Exercise objective →
Answer these questions using the article on lockdown and vulnerable people below:
(a) On what date was the article originally published in Inside Housing?
(b) How long was the lockdown extension announced last Thursday?
(c) About how many people does the care and support provider look after each year?

This article was originally published in Inside Housing on 30th April 2020. To access the original article, please visit Inside Housing.
Our staff are doing an incredible job in tough circumstances during the lockdown. But they require personal protective equipment and access to testing to keep doing it, writes Chris Hampson.
The three-week extension of lockdown announced last Thursday had a grim inevitability about it.
While COVID-19 is undeniably impacting far and wide, as a support and care provider we are seeing real and significant effects on the vulnerable groups, ones that are likely to last far beyond the next few weeks.
We look after some of the most vulnerable people in our communities – around 7,000 people each year. They show us vividly that vulnerability is not the preserve of older people.
Some are young people leaving care, some are people with learning disabilities, some have recently been homeless. Many have mental health problems. A significant number will also have underlying physical conditions, making them even more vulnerable to COVID-19.
And we know that the rules on social distancing are proving particularly hard for these groups to follow. Most of our service users don’t have other support networks to help them through this period; often we are their only source of support. Lockdown, while clearly necessary, risks isolating them further.
Our own work would usually be about providing routine, structure and social contact – some meaningful activity and, for some, even a reason to get up each morning. Support is very much about relationships and social contact. But with support now having to operate at a social distance, this is creating considerable challenges for many within our services.

Extracted records →

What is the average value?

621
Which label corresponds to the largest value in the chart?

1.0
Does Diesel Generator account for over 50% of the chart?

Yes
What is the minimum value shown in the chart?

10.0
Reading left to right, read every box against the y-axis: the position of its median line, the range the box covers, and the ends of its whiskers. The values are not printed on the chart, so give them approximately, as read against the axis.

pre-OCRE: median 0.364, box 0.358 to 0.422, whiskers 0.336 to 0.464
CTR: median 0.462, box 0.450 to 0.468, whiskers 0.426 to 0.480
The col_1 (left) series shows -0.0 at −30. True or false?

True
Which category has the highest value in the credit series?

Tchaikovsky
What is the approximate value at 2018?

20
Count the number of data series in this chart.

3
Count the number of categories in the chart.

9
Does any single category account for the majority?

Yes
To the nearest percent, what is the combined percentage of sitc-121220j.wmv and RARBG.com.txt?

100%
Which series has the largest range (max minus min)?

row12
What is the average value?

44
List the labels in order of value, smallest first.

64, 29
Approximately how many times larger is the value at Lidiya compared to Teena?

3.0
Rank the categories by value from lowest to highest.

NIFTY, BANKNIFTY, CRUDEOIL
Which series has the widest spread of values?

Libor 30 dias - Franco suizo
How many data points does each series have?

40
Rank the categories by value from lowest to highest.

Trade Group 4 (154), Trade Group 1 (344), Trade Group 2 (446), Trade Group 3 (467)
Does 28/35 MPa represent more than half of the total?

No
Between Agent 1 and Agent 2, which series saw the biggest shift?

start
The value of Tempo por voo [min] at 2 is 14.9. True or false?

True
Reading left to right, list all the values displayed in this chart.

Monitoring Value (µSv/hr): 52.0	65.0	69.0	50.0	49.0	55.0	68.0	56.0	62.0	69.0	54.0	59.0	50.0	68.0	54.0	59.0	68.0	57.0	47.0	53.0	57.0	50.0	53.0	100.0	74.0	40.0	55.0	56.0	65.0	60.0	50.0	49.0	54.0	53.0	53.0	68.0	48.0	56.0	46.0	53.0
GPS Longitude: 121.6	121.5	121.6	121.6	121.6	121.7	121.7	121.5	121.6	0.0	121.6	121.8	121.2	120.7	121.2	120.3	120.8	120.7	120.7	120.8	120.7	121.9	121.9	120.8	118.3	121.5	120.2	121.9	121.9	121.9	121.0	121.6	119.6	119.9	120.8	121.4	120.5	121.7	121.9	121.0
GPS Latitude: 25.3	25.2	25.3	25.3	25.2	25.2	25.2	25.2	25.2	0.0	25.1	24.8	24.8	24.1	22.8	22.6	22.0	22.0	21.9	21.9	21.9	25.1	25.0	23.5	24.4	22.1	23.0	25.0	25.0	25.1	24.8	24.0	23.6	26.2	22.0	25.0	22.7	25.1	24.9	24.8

Exercise response →
(a) 30th April 2020
(b) Three weeks
(c) Around 7,000 people